Your ISP has the right to read your emails and use them as they wish. This ruling by the First Circuit of Appeals was reported in the July 2nd New York Times. The ruling occurred in a case, United States of America v Councilman, involving an online bookseller who also provided an email service. From the Times
To learn about the competition, the company copied and reviewed all e-mail sent from Amazon.com to its e-mail users. One of its executives was indicted on an illegal-wiretapping charge.
The defendant, Bradford Councilman, ordered employees to modify the Mail Delivery Agent on the firms computer to make a copy of emails before they were delivered to the clients’ mail boxes. The defendant argued that this action did not violate the Wire Tap act because the messages were in “electronic storage” and therefore could not have been intercepted. (The messages resided in RAM when they were copied.)
The court agreed. In their analysis of the case, the court noted that the Wiretap Act distinguished between wire communications and electronic communications.
“wire communication” means any aural transfer made in whole or in part through the use of facilities for the transmission of communications by the aid of wire, cable or other like connection between the point of origin and the point of reception furnished or operated by any person engaged in providing or operating such facilities . . . and such term includes any electronic storage of such communication.
. . .
By comparison, “‘electronic communication’ means any transfer of signs, signals, writing, images, sounds, data, or intelligence of any nature transmitted in whole or in part by a wire, radio, electromagnetic, photoelectronic or photooptical system.”

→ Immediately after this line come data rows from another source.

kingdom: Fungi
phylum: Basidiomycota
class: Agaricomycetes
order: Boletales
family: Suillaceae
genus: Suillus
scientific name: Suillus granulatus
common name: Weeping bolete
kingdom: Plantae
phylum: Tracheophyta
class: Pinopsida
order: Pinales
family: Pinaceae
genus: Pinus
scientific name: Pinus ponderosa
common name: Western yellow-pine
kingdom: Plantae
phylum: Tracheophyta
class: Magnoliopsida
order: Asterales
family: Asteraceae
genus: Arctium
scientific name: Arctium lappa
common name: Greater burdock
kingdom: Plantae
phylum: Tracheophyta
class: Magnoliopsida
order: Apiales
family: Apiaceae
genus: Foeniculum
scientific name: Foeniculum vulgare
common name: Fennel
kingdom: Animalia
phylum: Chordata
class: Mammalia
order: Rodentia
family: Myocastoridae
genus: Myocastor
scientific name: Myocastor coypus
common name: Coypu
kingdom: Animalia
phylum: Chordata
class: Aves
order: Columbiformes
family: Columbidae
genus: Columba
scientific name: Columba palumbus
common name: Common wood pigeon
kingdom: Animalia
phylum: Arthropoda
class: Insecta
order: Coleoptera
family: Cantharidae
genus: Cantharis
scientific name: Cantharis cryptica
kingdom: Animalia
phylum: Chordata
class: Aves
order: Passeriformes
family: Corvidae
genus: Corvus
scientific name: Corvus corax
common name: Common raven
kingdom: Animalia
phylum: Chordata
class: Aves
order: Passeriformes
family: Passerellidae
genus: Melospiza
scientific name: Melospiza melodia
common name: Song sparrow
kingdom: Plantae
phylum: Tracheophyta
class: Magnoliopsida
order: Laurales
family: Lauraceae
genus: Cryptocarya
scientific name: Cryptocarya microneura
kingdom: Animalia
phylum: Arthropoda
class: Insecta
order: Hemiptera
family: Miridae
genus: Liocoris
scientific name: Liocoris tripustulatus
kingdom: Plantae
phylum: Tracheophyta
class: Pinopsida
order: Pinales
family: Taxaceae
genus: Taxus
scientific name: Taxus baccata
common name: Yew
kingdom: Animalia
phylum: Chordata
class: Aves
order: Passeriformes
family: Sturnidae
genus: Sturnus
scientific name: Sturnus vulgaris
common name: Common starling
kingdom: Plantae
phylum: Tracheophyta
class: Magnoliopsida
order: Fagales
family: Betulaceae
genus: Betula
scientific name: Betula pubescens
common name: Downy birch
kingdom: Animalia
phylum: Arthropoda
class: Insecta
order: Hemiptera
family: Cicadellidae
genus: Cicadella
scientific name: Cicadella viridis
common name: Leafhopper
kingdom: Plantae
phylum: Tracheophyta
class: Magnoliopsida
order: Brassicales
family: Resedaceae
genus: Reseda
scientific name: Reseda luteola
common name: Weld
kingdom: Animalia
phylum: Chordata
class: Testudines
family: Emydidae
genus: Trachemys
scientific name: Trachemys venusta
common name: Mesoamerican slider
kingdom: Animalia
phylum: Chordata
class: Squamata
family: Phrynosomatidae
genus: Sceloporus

The Court’s decision hinged on the fact that the definition of electronic communication did not include any provision for electronic storage of data and on the argument that Congress did not intend for the Wire Tap law to apply to stored ‘electronic communication.’ (They cited case law to support their finding.)
Other courts have observed that technology has outpaced the language of the Wire Tap law and the government included this as part of its argument. The government further argued that “if an electronic communication is obtained while it simultaneously in transmission and in storage, then an intercept occurs”.
The court agreed that the the language of the Wire Tap law may be out of step with current technology. However, it did not find that it was within its purview to change the meaning of the law when Congress has spoken plainly.
This was not a unanimous decision. The dissenting Circuit Judge, (Lipez) argued that his colleagues interpreted the law too narrowly. In his opinion, he provided background on technology issues, discussed why he found the defendant’s arguments unpersuasive, reviewed the government’s arguments, and provided his interpretation of case law. This quote is my understanding of his view of congressional intent.
Congress requested a report from the Office of Technology Assessment (OTA) shortly before undertaking its consideration of the Wiretap Act in 1983. The report, Electronic Surveillance and Civil Liberties, used stark language to describe the existing privacy protections:
In the last 20 years, there has been a virtual revolution in the technology relevant to electronic surveillance. Advances in electronics, semiconductors, computers, imaging, databases and related technologies have greatly increased the technical options for surveillance activities . . . The existing statutory framework and jurisdictional interpretations thereof do not adequately cover new electronic surveillance applications.
The report then identified threats associated with five different types of surveillance—telephone, e-mail, electronic physical, electronic visual, and database—and suggested statutory reforms to protect individual privacy from those threats. This report was important in shaping the ECPA*. Congress repeatedly cited it during its deliberations.
The stated purpose of the ECPA was to “protect against the unauthorized interception of electronic communications” and to “update and clarify Federal privacy protections and standards in light of dramatic changes in new computer and telecommunications technologies.”
. . .
In short, Councilman’s approach to the Wiretap Act would undo decades of practice and precedent regarding the scope of the Wiretap Act and would essentially render the Act irrelevant to the protection of wire and electronic privacy. Since I find it inconceivable that Congress could have intended such a result merely by omitting the term “electronic storage” from its definition of “electronic communication,” I respectfully dissent.
Until this ruling is reversed or new laws are enacted, it is only the privacy policies of the major ISPs that protect us (outside of the workplace). The New York Times article concluded by saying that “Congress ought to update the law to make it clear that e-mail is entitled to the same protection as a phone call.”
* The Electronic Communication and Privacy Act (ECP) amended the federal wire tap law of 1968. Congress began considering the ECPA in 1983.